■ **TRY IT**
Transcribe every entry that follows exactly, omitting all pictures.

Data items
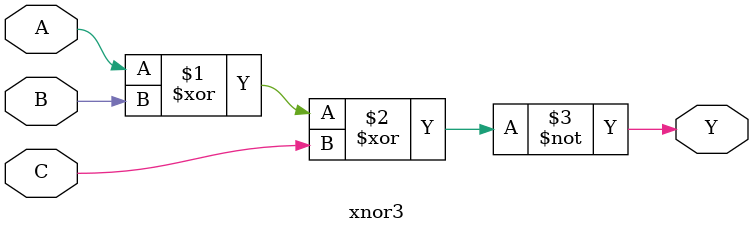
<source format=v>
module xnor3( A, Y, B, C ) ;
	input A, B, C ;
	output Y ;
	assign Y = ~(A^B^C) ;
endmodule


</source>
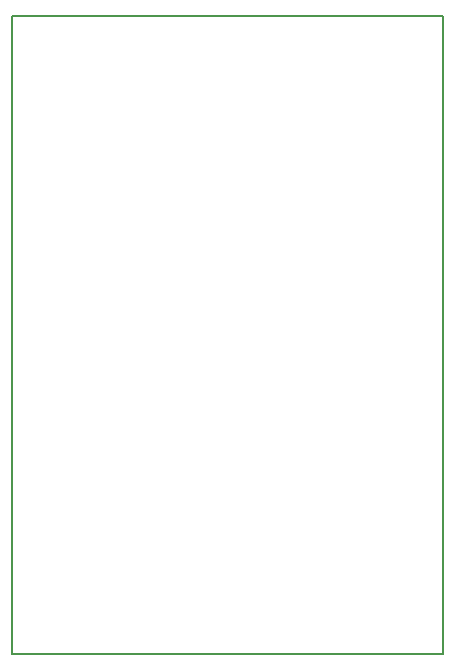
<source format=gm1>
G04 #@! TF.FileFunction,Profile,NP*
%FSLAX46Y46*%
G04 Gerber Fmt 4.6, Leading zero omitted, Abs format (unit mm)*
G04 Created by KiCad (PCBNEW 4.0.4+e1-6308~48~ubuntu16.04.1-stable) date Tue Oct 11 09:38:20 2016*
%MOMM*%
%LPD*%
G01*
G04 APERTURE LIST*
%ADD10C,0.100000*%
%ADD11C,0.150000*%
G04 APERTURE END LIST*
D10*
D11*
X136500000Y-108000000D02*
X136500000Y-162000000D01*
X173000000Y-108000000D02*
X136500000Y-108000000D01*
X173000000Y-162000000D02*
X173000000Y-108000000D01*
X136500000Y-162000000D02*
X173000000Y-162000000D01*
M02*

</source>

■ **EXPECTED ANSWER**
<source format=v>
module xnor3( A, Y, B, C ) ;
	input A, B, C ;
	output Y ;
	assign Y = ~(A^B^C) ;
endmodule


</source>
<source format=gm1>
G04 #@! TF.FileFunction,Profile,NP*
%FSLAX46Y46*%
G04 Gerber Fmt 4.6, Leading zero omitted, Abs format (unit mm)*
G04 Created by KiCad (PCBNEW 4.0.4+e1-6308~48~ubuntu16.04.1-stable) date Tue Oct 11 09:38:20 2016*
%MOMM*%
%LPD*%
G01*
G04 APERTURE LIST*
%ADD10C,0.100000*%
%ADD11C,0.150000*%
G04 APERTURE END LIST*
D10*
D11*
X136500000Y-108000000D02*
X136500000Y-162000000D01*
X173000000Y-108000000D02*
X136500000Y-108000000D01*
X173000000Y-162000000D02*
X173000000Y-108000000D01*
X136500000Y-162000000D02*
X173000000Y-162000000D01*
M02*

</source>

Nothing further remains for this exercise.